When she first reported what was going on, she said a human resources staffer told her, “The president would not be happy this was going on.”

But that attitude from the campaign apparently changed: In her complaint, she said she applied for several paid positions that she did not get. She said supervisors noted the lack of diversity in the white and male-dominated campaign staff.

“I complained about discrimination and harassment that I experienced,” she wrote in the EEOC complaint. “As a result of my complaint, I was told to leave the campaign and that I could not work in a paid positions for respondent. I was then demoted to volunteer. All of the white males who worked with me in the political department who applied for paid positions were offered and/or hired for those positions.”

An EEOC spokesman told TheBlaze the agency can't comment on complaints it receives.

The White House did not respond to several inquiries requesting comment.

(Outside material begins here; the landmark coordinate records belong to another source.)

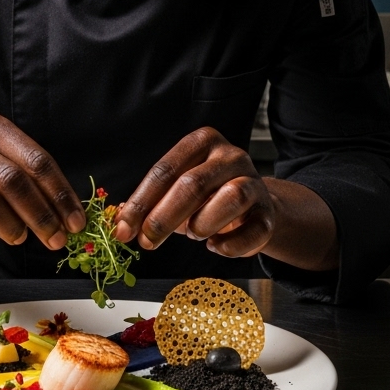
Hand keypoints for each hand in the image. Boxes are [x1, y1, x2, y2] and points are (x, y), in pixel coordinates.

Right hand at [0, 111, 85, 253]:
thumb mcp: (1, 164)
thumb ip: (32, 181)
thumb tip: (70, 215)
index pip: (35, 159)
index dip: (60, 194)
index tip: (75, 220)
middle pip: (12, 180)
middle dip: (41, 215)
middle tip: (56, 238)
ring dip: (11, 226)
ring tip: (19, 237)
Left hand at [113, 127, 273, 257]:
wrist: (253, 205)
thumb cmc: (207, 196)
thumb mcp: (176, 190)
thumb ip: (151, 202)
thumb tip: (120, 221)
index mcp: (201, 143)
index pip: (165, 170)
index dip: (141, 202)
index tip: (124, 229)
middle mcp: (230, 156)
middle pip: (193, 184)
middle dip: (163, 218)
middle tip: (147, 242)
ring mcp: (254, 181)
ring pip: (230, 198)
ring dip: (202, 224)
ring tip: (193, 234)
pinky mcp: (268, 212)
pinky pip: (253, 230)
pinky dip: (229, 245)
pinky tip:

Organizing for Action is the outgrowth of Obama’s presidential campaigns and advocates for the president’s agenda. It is still based in Chicago with some of the same staff. Abigail Witt, managing director of Organizing for Action, did not return phone call requests for comment from TheBlaze. A phone call and email to a press inquiry line also went unanswered. However, an OFA staffer who was not a spokesperson told TheBlaze that an employee for Obama for America 2012 is not considered a former employee of Organizing for Action, because the two are separate entities.

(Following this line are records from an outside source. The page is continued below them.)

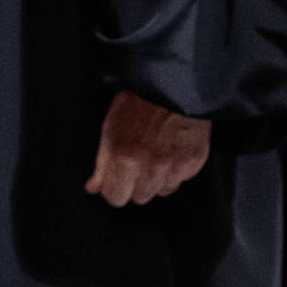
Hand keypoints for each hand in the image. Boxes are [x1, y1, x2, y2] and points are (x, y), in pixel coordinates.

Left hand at [86, 90, 211, 205]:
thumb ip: (101, 164)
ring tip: (154, 154)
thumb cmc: (137, 105)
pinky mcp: (193, 164)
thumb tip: (93, 188)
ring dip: (156, 179)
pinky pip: (180, 180)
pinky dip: (175, 171)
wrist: (171, 88)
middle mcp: (151, 168)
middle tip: (136, 162)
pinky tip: (170, 151)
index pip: (115, 198)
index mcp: (125, 159)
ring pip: (161, 191)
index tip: (115, 180)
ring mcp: (175, 168)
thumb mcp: (109, 130)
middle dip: (135, 184)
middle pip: (139, 198)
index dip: (113, 188)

TheBlaze also received no response from Barisa Meckler, the human resources coordinator for Obama for America whom Adam said she complained to. Meckler, now an employee for the General Services Administration’s Chicago office, did not return phone calls and emails.

In a Dec. 21, 2011 email Adam provided to TheBlaze, a supervisor at Obama for America wrote, “If it were me, I would probably just move forward at this point and don’t look back. Just capitalize on the volunteer opportunity you have starting next month … Happy holidays, please enjoy them and don’t worry about OLD drama!!”